Kizito Mihigo n’est pas le premier détenu à mourir en garde à vue au Rwanda. En avril 2018, 10 jours après son arrestation, la police a déclaré que Donat Mutunzi, un avocat, s’était pendu dans sa cellule au poste de police de Ndera. D’après les rapports, l’autopsie a révélé « plusieurs plaies » sur son visage et ses tempes. En février 2015, Emmanuel Gasakure, cardiologue et ancien médecin du président Paul Kagame, a été, selon les médias, abattu par la police alors qu’il était en garde à vue au poste de police de Remera. Un porte-parole de la police a affirmé dans une déclaration qu’Emmanuel Gasakure a été tué alors qu’il tentait de désarmer un garde.

En 2017, Human Rights Watch a publié un rapport sur les abus en détention au Rwanda, qui incluait des cas dans lesquels les Forces rwandaises de défense ont détenu, interrogé et torturé des personnes dans des maisons privées.

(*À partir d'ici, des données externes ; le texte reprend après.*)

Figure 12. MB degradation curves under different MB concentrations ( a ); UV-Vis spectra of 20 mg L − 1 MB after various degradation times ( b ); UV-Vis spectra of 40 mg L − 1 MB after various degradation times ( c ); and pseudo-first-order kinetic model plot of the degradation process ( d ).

Human Rights Watch a documenté de nombreux cas d’arrestations arbitraires, de détentions, de poursuites judiciaires, de meurtres, de torture, de disparitions forcées, de menaces, de harcèlement et d’intimidation à l’encontre d’opposants au gouvernement et de détracteurs au Rwanda. Outre la répression des voix critiques à l’intérieur du Rwanda, des dissidents et des détracteurs réels ou supposés hors du pays – dans des pays voisins, comme l’Ouganda et le Kenya, ainsi que plus loin, en Afrique du Sud et en Europe – ont été attaqués et menacés.